##### EXTRACTED INFORMATION

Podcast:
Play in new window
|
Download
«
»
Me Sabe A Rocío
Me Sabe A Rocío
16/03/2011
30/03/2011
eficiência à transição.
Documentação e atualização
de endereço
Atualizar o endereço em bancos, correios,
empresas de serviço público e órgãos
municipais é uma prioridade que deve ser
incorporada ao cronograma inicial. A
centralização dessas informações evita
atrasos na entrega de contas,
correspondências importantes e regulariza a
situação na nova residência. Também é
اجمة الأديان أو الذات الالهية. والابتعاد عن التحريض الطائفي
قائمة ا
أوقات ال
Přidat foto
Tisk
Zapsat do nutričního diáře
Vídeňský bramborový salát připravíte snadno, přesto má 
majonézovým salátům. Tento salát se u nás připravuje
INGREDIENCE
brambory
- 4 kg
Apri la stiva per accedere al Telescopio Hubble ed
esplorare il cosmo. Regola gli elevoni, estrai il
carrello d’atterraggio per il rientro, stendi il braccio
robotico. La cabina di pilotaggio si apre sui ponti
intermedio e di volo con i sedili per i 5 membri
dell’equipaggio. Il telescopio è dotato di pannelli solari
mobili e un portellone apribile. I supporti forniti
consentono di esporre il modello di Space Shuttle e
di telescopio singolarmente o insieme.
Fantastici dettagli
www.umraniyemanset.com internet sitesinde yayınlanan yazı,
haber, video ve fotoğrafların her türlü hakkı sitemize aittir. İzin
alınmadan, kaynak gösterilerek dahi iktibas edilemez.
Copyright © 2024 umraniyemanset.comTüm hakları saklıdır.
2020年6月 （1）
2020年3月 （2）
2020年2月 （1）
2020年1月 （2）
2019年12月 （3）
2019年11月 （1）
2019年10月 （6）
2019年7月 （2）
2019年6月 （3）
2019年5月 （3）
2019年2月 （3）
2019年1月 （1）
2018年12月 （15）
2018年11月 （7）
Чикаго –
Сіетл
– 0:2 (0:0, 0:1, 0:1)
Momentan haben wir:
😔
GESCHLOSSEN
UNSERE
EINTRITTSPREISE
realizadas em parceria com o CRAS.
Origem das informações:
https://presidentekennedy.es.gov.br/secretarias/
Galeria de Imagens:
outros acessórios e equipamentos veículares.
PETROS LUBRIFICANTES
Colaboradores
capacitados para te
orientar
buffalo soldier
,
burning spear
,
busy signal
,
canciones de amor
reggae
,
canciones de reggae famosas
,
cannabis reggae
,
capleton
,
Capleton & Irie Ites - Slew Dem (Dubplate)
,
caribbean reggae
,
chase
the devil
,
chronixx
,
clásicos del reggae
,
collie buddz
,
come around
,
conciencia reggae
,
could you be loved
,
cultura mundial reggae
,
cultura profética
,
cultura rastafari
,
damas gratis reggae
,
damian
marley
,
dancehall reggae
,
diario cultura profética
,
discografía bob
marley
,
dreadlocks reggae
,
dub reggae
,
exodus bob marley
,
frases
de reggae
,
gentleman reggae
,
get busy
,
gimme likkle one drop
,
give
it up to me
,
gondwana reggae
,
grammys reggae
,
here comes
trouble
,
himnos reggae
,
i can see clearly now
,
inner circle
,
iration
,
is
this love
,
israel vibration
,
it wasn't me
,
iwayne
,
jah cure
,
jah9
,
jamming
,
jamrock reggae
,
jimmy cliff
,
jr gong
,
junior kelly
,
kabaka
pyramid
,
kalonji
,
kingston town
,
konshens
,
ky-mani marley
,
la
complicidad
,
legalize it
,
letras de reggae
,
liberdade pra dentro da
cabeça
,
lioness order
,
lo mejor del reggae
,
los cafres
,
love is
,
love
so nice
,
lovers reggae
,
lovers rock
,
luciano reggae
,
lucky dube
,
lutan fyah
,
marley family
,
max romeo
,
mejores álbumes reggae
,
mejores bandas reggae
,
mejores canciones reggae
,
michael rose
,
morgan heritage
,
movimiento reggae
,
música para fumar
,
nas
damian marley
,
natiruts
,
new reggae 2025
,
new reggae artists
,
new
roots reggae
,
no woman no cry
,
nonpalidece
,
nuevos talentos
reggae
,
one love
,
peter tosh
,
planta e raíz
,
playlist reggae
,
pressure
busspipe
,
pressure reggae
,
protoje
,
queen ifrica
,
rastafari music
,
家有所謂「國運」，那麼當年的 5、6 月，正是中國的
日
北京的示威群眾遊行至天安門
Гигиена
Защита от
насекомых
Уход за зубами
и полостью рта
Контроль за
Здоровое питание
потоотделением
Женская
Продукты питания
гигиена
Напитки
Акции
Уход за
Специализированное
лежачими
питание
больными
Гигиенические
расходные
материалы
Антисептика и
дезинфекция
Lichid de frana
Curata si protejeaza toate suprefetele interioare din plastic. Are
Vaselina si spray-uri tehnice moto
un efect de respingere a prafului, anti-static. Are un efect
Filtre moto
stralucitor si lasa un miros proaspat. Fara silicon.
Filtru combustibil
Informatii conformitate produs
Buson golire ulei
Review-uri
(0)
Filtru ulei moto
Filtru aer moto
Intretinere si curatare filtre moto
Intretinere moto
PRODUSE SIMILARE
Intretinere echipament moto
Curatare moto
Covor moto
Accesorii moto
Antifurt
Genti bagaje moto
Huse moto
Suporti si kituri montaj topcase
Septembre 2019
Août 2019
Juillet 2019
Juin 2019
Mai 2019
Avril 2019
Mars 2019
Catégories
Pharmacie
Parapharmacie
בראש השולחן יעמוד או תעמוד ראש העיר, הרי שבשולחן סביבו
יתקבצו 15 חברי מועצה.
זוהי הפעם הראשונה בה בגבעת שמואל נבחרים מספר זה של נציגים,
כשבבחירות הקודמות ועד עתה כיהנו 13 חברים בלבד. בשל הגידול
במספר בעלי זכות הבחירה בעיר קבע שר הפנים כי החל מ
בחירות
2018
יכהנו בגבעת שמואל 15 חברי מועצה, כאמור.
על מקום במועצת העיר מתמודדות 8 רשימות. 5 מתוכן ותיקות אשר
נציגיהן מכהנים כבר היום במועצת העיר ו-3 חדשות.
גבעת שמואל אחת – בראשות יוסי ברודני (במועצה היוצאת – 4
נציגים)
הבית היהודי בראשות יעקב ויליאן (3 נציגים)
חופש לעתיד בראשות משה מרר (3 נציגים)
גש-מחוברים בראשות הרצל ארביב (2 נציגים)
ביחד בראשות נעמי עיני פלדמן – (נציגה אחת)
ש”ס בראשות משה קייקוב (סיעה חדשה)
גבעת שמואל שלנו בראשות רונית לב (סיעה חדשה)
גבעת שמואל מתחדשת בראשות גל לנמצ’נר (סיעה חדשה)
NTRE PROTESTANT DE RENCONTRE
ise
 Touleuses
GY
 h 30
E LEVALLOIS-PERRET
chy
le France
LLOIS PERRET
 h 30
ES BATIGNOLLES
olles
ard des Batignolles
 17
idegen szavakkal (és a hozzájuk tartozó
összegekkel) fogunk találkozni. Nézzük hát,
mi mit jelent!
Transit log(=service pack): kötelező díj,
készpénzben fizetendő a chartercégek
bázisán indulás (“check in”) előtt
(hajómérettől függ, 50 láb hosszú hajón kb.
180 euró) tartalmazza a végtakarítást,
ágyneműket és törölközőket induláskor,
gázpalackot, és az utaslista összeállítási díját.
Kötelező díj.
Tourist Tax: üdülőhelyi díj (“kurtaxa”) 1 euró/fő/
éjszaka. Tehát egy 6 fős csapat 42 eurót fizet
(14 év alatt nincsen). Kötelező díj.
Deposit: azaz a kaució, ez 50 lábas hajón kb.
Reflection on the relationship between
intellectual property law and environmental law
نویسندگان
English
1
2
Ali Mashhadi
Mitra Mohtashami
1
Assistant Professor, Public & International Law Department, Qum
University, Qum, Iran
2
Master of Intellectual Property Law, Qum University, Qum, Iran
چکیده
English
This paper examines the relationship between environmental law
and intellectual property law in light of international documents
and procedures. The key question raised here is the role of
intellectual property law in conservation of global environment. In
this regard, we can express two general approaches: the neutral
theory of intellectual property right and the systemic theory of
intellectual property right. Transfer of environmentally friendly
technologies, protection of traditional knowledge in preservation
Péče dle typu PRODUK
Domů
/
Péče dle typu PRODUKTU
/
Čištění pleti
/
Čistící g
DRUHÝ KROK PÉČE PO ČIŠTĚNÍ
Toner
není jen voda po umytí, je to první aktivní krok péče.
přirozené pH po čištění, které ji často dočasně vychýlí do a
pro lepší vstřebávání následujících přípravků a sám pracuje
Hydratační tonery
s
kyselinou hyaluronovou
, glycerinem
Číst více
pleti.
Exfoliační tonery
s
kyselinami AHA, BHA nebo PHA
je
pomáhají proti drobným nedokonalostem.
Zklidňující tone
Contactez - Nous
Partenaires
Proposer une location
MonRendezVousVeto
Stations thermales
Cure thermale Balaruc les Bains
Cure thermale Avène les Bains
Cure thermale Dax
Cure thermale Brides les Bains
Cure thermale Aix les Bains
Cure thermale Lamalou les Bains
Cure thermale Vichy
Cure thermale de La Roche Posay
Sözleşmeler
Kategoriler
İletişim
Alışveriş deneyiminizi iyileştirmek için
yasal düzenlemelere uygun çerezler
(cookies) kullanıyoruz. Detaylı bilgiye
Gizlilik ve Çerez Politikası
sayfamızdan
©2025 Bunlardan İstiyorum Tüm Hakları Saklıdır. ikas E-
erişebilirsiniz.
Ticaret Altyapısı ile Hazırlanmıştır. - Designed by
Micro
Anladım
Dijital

##########

## INSTRUCTION
Which lines in the records above contain the string "Bains"? Copy each one.

## WRITTEN ANSWER
Cure thermale Balaruc les Bains
Cure thermale Avène les Bains
Cure thermale Brides les Bains
Cure thermale Aix les Bains
Cure thermale Lamalou les Bains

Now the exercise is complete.